SOURCE DOCUMENT ->
::::
The global economic impact of Covid-19 demonstrates the interconnectedness of human and economic health, strengthening the case for action on climate change. It is time to accelerate efforts to bolster environmental and social resilience. But what are the main drivers that can raise investor stewardship to the next level?
The urgency of the climate crisis
In October 2018, the United Nations Intergovernmental Panel on Climate Change (IPCC) published a report on the dangers of global temperatures exceeding pre-industrial levels by more than 1.5° C. The report concluded that to strengthen the global response to climate threats, and promote sustainable development and efforts to eradicate poverty, the global economy must nearly halve its carbon emissions over the next decade and reach net-zero emissions by 2050 to have just a 50% chance of limiting warming to 1.5° C. Failure to do so could potentially create great risks for investor portfolios worldwide. Recent extreme weather events such as forest fires, hurricanes, severe droughts and floods have demonstrated yet again the urgency of the crisis we as a society are facing[1].
Corporations and investors have a role to play in this complex crisis as they need to reduce their emissions and cope with the impacts of global warming. Investors, as owners and lenders to companies, need to play an even stronger role through active ownership, fulfilling their fiduciary duty so as to encourage capital reallocation by companies towards net zero carbon.
::::
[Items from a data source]
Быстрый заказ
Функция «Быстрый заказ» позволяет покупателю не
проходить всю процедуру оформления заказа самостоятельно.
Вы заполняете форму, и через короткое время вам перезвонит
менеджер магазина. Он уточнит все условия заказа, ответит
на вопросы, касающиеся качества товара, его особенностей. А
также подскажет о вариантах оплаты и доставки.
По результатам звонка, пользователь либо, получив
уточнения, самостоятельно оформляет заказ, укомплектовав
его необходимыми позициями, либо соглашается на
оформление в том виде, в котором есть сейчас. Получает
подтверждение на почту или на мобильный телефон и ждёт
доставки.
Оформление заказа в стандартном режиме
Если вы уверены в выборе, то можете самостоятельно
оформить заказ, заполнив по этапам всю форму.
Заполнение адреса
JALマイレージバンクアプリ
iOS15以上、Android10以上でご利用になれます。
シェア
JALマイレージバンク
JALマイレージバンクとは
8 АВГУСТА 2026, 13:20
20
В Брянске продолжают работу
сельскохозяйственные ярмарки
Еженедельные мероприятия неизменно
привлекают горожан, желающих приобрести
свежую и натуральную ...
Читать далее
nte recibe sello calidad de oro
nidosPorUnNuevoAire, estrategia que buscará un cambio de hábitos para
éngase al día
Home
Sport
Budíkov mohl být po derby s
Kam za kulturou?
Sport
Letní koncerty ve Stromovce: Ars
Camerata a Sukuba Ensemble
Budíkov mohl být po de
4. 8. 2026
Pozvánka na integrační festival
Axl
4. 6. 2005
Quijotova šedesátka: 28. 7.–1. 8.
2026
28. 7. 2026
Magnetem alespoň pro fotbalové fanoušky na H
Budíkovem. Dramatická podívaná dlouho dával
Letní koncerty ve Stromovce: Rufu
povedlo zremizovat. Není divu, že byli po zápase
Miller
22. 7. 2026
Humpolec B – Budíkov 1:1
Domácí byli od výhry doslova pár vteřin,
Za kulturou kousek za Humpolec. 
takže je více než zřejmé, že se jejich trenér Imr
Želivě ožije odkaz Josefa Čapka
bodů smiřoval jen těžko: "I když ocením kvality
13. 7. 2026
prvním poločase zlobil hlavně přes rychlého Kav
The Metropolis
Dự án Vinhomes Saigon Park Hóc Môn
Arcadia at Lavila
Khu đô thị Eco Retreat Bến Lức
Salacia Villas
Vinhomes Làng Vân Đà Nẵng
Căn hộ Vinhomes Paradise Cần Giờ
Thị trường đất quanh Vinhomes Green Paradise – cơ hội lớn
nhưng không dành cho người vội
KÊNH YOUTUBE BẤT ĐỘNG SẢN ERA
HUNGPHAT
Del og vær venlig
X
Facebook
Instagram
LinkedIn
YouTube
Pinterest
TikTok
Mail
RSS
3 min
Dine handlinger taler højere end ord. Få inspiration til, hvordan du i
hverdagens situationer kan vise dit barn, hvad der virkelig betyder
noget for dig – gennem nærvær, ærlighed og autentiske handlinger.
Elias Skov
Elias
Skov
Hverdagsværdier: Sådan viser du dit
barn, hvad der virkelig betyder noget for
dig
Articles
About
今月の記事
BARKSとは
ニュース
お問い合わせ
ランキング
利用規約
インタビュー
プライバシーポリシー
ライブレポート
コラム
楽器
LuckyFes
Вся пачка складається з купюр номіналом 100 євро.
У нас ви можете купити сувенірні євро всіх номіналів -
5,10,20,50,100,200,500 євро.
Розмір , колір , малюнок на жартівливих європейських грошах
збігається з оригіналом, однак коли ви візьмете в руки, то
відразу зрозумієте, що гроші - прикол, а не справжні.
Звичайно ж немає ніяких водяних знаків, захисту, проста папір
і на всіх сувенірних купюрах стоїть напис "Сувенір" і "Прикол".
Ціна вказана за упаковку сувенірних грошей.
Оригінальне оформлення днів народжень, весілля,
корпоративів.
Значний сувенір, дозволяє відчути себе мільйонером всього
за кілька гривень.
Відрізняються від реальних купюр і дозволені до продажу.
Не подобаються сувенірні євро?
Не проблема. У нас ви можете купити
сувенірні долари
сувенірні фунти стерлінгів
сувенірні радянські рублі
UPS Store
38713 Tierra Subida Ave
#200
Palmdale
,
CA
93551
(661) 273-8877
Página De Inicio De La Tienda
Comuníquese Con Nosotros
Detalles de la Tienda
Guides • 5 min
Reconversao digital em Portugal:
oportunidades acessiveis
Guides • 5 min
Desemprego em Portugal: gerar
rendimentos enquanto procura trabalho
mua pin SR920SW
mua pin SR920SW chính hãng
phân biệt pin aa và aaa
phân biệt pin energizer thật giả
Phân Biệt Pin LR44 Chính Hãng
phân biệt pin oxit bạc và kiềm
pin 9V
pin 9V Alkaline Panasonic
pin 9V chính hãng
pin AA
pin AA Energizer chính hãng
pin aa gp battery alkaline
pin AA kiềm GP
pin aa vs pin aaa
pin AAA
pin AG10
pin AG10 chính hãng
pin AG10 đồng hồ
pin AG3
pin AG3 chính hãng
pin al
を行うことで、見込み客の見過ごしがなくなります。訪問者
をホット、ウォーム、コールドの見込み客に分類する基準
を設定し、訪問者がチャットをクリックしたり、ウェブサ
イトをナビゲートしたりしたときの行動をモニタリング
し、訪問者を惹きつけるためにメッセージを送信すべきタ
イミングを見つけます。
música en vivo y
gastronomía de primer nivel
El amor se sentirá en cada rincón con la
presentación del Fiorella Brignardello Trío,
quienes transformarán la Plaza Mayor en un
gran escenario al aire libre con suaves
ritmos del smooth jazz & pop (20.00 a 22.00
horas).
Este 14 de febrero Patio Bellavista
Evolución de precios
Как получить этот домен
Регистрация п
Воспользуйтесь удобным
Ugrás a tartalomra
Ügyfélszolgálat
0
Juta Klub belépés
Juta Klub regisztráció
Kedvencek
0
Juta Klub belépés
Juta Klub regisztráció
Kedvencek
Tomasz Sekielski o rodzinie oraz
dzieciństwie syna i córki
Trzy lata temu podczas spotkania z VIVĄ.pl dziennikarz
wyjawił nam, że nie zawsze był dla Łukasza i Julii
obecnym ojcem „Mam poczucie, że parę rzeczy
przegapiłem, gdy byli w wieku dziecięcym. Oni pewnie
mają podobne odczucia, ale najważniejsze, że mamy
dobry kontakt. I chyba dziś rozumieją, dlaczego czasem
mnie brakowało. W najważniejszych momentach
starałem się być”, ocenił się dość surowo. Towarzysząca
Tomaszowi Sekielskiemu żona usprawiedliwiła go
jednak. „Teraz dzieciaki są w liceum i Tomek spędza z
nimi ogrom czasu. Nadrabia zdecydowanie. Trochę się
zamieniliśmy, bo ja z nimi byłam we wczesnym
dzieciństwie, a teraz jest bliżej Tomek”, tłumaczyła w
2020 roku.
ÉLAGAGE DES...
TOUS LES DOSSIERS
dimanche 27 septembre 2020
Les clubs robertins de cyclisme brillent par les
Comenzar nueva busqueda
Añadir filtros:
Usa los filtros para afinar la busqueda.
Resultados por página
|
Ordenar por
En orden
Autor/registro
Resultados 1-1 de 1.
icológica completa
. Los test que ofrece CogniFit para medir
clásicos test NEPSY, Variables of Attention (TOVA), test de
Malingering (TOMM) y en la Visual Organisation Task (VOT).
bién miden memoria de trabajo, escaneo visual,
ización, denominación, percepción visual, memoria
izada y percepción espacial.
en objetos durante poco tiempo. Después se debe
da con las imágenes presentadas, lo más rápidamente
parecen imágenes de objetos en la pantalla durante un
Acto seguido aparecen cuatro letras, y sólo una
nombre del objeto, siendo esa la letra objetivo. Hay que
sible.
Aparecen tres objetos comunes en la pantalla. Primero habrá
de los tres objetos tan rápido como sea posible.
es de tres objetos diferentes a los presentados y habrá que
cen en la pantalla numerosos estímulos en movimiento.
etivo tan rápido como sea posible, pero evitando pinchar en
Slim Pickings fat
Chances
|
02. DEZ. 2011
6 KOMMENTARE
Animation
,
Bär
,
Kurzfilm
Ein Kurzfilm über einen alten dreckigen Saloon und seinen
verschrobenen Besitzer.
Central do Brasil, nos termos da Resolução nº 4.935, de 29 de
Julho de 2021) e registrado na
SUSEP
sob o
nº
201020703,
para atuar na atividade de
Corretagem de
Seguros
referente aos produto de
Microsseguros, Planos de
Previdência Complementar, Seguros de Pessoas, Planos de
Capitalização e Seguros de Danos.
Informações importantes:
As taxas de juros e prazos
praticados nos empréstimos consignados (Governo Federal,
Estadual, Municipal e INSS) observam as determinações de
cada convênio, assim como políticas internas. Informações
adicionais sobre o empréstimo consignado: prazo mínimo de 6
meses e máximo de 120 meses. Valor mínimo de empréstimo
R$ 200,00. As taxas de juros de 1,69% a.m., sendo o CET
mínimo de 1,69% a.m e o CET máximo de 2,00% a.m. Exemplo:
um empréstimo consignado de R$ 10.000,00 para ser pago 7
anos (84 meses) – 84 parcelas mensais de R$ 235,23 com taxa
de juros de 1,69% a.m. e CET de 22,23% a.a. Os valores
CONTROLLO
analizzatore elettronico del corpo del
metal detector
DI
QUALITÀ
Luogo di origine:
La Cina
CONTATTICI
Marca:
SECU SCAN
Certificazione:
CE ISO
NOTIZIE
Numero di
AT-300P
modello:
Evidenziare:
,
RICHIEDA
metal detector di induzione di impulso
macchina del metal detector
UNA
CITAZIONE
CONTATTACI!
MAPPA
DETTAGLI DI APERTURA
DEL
::::
CHECK YOUR UNDERSTANDING ->
[A] Reproduce the passage of the text on climate change and investors from "The urgency of the climate" up to and including "society are facing[1].".
[B] List the recent extreme weather events that the text on climate change and investors names.

RESULTS FOR THE EXERCISE ->
[A]
The urgency of the climate crisis
In October 2018, the United Nations Intergovernmental Panel on Climate Change (IPCC) published a report on the dangers of global temperatures exceeding pre-industrial levels by more than 1.5° C. The report concluded that to strengthen the global response to climate threats, and promote sustainable development and efforts to eradicate poverty, the global economy must nearly halve its carbon emissions over the next decade and reach net-zero emissions by 2050 to have just a 50% chance of limiting warming to 1.5° C. Failure to do so could potentially create great risks for investor portfolios worldwide. Recent extreme weather events such as forest fires, hurricanes, severe droughts and floods have demonstrated yet again the urgency of the crisis we as a society are facing[1].

[B]
Forest fires
Hurricanes
Severe droughts
Floods